** Exercise requirements **
Each line shown below should be copied exactly.

** Available records **
Segment Open

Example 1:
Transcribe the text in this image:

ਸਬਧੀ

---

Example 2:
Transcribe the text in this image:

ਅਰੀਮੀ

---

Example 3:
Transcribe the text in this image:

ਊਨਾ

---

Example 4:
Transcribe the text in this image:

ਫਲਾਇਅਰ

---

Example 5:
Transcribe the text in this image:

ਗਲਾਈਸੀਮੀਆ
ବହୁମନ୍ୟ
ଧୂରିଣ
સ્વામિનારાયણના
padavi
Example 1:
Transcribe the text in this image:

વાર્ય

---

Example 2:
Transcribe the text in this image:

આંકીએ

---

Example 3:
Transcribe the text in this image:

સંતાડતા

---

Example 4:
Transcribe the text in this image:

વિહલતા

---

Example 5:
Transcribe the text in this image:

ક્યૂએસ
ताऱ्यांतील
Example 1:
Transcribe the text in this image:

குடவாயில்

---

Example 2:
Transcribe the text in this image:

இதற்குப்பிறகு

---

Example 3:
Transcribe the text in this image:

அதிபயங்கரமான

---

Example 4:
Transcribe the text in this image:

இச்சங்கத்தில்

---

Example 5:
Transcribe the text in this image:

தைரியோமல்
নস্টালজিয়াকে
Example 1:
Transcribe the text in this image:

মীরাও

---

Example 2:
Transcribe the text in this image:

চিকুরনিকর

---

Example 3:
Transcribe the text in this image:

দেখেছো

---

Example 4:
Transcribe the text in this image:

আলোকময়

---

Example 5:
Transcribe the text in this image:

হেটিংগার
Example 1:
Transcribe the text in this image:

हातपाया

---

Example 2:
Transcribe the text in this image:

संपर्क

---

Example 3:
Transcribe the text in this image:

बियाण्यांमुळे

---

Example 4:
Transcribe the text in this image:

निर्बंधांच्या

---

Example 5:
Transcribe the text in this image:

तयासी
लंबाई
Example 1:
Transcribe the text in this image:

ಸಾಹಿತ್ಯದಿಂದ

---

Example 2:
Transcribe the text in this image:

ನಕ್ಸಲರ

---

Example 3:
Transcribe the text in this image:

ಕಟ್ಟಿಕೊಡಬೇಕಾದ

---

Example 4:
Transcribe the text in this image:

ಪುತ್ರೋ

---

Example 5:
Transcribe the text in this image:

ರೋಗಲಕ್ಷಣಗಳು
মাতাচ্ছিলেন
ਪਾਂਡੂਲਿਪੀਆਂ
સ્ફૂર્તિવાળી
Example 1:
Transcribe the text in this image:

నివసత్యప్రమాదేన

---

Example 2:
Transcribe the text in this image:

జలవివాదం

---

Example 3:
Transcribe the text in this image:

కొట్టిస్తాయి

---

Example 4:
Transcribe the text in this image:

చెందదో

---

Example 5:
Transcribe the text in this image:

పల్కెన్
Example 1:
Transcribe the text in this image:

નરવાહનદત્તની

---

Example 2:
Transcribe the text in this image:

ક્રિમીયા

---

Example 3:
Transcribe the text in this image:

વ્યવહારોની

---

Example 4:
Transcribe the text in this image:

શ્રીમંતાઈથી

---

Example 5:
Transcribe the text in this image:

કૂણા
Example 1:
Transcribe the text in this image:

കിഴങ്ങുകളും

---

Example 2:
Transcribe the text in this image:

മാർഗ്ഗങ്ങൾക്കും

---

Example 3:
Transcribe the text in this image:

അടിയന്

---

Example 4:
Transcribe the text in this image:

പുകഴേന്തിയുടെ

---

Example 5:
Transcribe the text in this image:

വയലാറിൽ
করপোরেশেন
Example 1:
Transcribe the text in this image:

Segment Closed

** Solution to this exercise **
Example 1:
Transcribe the text in this image:

ਸਬਧੀ

---

Example 2:
Transcribe the text in this image:

ਅਰੀਮੀ

---

Example 3:
Transcribe the text in this image:

ਊਨਾ

---

Example 4:
Transcribe the text in this image:

ਫਲਾਇਅਰ

---

Example 5:
Transcribe the text in this image:

ਗਲਾਈਸੀਮੀਆ
ବହୁମନ୍ୟ
ଧୂରିଣ
સ્વામિનારાયણના
padavi
Example 1:
Transcribe the text in this image:

વાર્ય

---

Example 2:
Transcribe the text in this image:

આંકીએ

---

Example 3:
Transcribe the text in this image:

સંતાડતા

---

Example 4:
Transcribe the text in this image:

વિહલતા

---

Example 5:
Transcribe the text in this image:

ક્યૂએસ
ताऱ्यांतील
Example 1:
Transcribe the text in this image:

குடவாயில்

---

Example 2:
Transcribe the text in this image:

இதற்குப்பிறகு

---

Example 3:
Transcribe the text in this image:

அதிபயங்கரமான

---

Example 4:
Transcribe the text in this image:

இச்சங்கத்தில்

---

Example 5:
Transcribe the text in this image:

தைரியோமல்
নস্টালজিয়াকে
Example 1:
Transcribe the text in this image:

মীরাও

---

Example 2:
Transcribe the text in this image:

চিকুরনিকর

---

Example 3:
Transcribe the text in this image:

দেখেছো

---

Example 4:
Transcribe the text in this image:

আলোকময়

---

Example 5:
Transcribe the text in this image:

হেটিংগার
Example 1:
Transcribe the text in this image:

हातपाया

---

Example 2:
Transcribe the text in this image:

संपर्क

---

Example 3:
Transcribe the text in this image:

बियाण्यांमुळे

---

Example 4:
Transcribe the text in this image:

निर्बंधांच्या

---

Example 5:
Transcribe the text in this image:

तयासी
लंबाई
Example 1:
Transcribe the text in this image:

ಸಾಹಿತ್ಯದಿಂದ

---

Example 2:
Transcribe the text in this image:

ನಕ್ಸಲರ

---

Example 3:
Transcribe the text in this image:

ಕಟ್ಟಿಕೊಡಬೇಕಾದ

---

Example 4:
Transcribe the text in this image:

ಪುತ್ರೋ

---

Example 5:
Transcribe the text in this image:

ರೋಗಲಕ್ಷಣಗಳು
মাতাচ্ছিলেন
ਪਾਂਡੂਲਿਪੀਆਂ
સ્ફૂર્તિવાળી
Example 1:
Transcribe the text in this image:

నివసత్యప్రమాదేన

---

Example 2:
Transcribe the text in this image:

జలవివాదం

---

Example 3:
Transcribe the text in this image:

కొట్టిస్తాయి

---

Example 4:
Transcribe the text in this image:

చెందదో

---

Example 5:
Transcribe the text in this image:

పల్కెన్
Example 1:
Transcribe the text in this image:

નરવાહનદત્તની

---

Example 2:
Transcribe the text in this image:

ક્રિમીયા

---

Example 3:
Transcribe the text in this image:

વ્યવહારોની

---

Example 4:
Transcribe the text in this image:

શ્રીમંતાઈથી

---

Example 5:
Transcribe the text in this image:

કૂણા
Example 1:
Transcribe the text in this image:

കിഴങ്ങുകളും

---

Example 2:
Transcribe the text in this image:

മാർഗ്ഗങ്ങൾക്കും

---

Example 3:
Transcribe the text in this image:

അടിയന്

---

Example 4:
Transcribe the text in this image:

പുകഴേന്തിയുടെ

---

Example 5:
Transcribe the text in this image:

വയലാറിൽ
করপোরেশেন
Example 1:
Transcribe the text in this image:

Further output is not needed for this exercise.